- Exercise goal -
In the material below, determine how many lines contain the string "year", and give only that number.

- Records for processing -

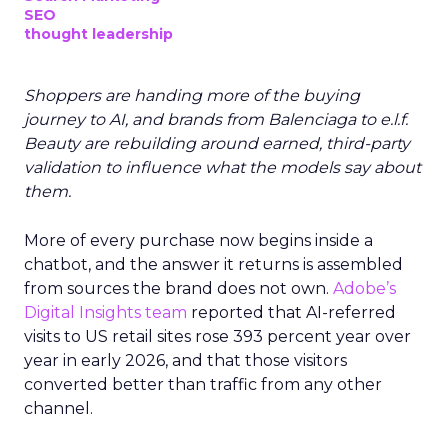
SEO
thought leadership
Shoppers are handing more of the buying
journey to AI, and brands from Balenciaga to e.l.f.
Beauty are rebuilding around earned, third-party
validation to influence what the models say about
them.
More of every purchase now begins inside a
chatbot, and the answer it returns is assembled
from sources the brand does not own.
Adobe’s
Digital Insights team
reported that AI-referred
visits to US retail sites rose 393 percent year over
year in early 2026, and that those visitors
converted better than traffic from any other
channel.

- Response below -
2